The corridor was dark and I felt as if I was blind. Of course, you don't have to be blind to be unable to see where you are going. I can look back, in my minds eye, and see how I'd arrived here. And yet, I had no idea how I'd come to be in this place. I could eventually make out some features of the corridor, and all I could see where doors. Not wanting to stand still in my darkness, I tried the first door. I will tell you, all the rooms looked like they were built on the same model - square. No fancy furnishings, no decorations, just small square rooms with single occupants.
The first room held a child, but one whose eyes were dark and full of malice. "You promised it wouldn't be this way!" "You promised things would work out differently!" The promise of youth facing the reality of the adult world and screaming impotently against all that had been promised. The eyes of my childhood saw so much promise in life, so much opportunity. Until they were darkened and clouded over by reality. I shut the door, aching with memory. How much had I hoped for; how much had I dreamed; how much had I thought possible? Fulfillment, white picket fences, happily ever after; rubbish now and filling those young eyes with disgust at ever having allowed himself to be deceived.
I opened the next door. A man stood still in the center of the room, looking a bit like Munch's Scream. Looking around, he seemed to be surrounded by hundreds of people, all laughing and joking. They were smiling, drinking and generally carrying on like most party goers. Until they walked right through the man. They seemed not to see or notice. He was nothing to them. He stayed quiet, and I could see in his eyes that he'd given up trying to make himself heard or seen. He was loneliness personified. In a room crowded with life, he was a nothing, a nobody to be ignored and walked through. He just looked at me, his face changing not a bit when I closed his door.
The next door held a skinny man at a feast. He ate and ate, never stopping to notice my arrival. He was small and barely visible behind the roast duck. No matter how I moved to get a better look, he'd unconsciously dodge behind some other pile of food - squash and fresh fruit, puddings and cakes, ham and cheeses, on and on. I caught one glimpse of his eyes and he was scared. Scared he'd be noticed, scared he'd be seem for who he really is, scared to enjoy what was right in front of him. I shut him back in his room, saddened.

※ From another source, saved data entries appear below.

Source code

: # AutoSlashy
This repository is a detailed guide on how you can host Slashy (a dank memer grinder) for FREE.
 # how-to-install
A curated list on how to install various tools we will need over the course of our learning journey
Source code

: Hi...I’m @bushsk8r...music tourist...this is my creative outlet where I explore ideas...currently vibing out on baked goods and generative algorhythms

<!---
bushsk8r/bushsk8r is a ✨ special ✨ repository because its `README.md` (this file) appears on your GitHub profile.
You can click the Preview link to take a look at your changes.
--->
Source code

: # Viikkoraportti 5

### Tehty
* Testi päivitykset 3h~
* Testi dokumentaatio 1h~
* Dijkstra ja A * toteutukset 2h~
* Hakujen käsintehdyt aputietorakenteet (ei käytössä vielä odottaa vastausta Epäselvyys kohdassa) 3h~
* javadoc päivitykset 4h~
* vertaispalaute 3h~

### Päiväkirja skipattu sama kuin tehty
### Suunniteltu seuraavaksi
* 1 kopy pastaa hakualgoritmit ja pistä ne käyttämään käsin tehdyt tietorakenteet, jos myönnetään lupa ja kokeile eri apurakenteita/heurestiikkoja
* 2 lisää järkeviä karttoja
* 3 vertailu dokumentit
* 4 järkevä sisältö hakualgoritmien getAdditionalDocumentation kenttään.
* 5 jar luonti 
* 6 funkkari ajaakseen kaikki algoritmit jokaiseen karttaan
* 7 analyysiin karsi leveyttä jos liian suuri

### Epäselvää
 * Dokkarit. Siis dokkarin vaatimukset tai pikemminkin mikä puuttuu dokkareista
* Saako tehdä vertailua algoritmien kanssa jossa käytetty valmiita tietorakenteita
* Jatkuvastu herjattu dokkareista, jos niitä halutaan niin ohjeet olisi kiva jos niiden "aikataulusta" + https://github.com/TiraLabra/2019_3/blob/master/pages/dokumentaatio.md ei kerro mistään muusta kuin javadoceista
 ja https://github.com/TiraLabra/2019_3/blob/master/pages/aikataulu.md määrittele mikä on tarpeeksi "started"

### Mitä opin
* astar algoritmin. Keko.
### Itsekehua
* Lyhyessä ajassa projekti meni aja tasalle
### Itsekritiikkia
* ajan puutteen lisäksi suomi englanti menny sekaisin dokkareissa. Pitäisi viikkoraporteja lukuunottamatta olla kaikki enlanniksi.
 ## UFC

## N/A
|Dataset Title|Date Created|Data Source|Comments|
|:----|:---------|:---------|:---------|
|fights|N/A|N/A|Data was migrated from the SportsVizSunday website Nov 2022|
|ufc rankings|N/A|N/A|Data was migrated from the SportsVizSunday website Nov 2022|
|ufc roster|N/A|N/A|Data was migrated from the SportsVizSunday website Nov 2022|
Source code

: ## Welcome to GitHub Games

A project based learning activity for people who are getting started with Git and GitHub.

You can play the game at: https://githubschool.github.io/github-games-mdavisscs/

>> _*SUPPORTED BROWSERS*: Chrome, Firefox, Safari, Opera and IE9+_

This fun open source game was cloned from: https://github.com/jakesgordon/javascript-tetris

The penultimate door held a chair, upon which rested a card. It was a tarot card, I think, and looked like the Lovers. I picked it up, but the image was indistinct and looked as if it was covered in dust. I foolishly blew the dust. It swelled up from the card and covered everything in the room, including me. I could taste it, smell it, and it changed the way I saw the world. I left, afraid of what I'd done. I had the sense that from now on, everything I saw, tasted, smelled, or touched would be tainted by this dust; that I could never get it out of my system. It had a strange addicting quality, at one time making you feel good and making you regret having it cover your life.
The last door, and I was out. But with no clearer of an understanding of where I was. A strange waking nightmare of an experience. I will journey on and follow my path, not knowing where it leads and having no clear direction. It seems obvious to me now, but I didn't realize it at the time. Perhaps feeling blinded by the dark I had failed to make the connection, but all the faces behind the doors, they were mine.